Riesterer said it is not just about serving up the lead to sales, but providing some perspective. He suggested a hand-off document when marketing sends a lead to sales to help facilitate the next conversation. “It’s about campaigns, conversational aids to help sales have great conversations and the right collateral for follow-up.”

Marketing should aim to collaborate with sales through the entire buying cycle and beyond, Donny said. “There are two things that sales people care about — time and money,” he said. “From the perspective of a sales person, if marketing can make my time more efficient and send me the right people at the right time. That is what I care about.”

An Issue Of Trust

There has to be a level of trust not only between the sales team and marketing but the sales person and the buyer, the panelists emphasized.

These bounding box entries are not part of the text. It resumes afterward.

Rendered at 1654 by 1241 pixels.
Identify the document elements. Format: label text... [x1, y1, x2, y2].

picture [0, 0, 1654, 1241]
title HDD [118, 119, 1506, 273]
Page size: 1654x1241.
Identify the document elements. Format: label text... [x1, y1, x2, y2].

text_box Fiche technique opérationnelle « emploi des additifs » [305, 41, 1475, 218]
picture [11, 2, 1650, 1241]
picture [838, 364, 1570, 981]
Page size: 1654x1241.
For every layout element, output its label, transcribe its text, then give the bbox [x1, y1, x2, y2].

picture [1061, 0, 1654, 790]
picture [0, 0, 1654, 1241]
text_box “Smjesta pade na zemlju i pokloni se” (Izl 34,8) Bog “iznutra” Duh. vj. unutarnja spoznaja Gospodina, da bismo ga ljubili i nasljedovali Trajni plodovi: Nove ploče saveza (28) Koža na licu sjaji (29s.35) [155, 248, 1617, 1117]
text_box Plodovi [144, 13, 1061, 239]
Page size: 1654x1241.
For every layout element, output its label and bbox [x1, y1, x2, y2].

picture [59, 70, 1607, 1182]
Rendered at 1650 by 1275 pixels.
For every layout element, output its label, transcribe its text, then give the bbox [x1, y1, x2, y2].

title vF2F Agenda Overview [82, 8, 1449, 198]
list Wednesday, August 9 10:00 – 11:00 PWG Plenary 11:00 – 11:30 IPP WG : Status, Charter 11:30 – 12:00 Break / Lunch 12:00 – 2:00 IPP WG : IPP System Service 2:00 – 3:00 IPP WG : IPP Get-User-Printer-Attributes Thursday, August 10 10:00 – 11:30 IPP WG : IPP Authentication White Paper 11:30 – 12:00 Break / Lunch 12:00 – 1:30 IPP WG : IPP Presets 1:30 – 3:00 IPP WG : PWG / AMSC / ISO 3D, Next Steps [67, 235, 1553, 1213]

“People buy from people that they trust and they are influenced by people that they trust,” said Rowley. “Marketing’s job is to find buyers, engage those buyers and amplify them. I read what my buyer reads. I share on my social networks. Social selling is different from social stupid.”

She said it is important to think of customers as promoters of your brand. “I prefer the term ‘future advocate’ to ‘prospect.’” Jowley believes honest, direct customer stories should be shared with prospects at the beginning of the buying cycle.

To gain trust, content has to go beyond a sales pitch, Riesterer said. “You have to divide content from the product,” he noted, adding that too many companies develop product from the perspective of their mission to sell something rather than what matters to the customer.